**Data excerpts:**

━━━━━━

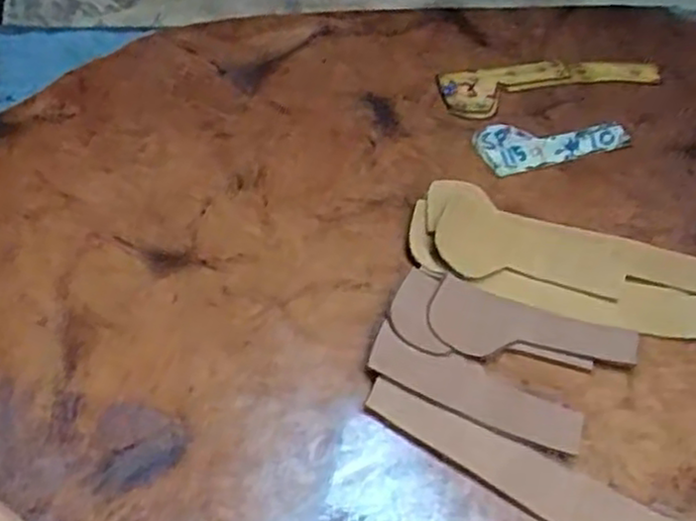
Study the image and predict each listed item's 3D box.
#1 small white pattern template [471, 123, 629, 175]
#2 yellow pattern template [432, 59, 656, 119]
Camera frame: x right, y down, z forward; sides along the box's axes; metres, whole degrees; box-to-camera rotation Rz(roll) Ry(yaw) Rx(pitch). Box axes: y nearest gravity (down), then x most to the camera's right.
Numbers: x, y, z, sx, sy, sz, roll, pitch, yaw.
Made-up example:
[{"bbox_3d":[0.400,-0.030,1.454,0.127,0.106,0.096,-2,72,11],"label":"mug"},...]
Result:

━━━━━━

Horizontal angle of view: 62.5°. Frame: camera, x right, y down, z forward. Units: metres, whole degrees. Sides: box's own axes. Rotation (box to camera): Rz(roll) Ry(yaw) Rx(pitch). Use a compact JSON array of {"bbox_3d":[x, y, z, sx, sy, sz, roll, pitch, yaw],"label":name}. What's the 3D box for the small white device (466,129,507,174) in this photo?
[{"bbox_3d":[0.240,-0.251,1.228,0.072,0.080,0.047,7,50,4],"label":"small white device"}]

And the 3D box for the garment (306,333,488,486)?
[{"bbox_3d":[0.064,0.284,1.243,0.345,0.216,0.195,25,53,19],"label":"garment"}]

━━━━━━

**Exercise directions:**
Look through the material above and pick out each line holding the word "template".

**Written solution:**
#1 small white pattern template [471, 123, 629, 175]
#2 yellow pattern template [432, 59, 656, 119]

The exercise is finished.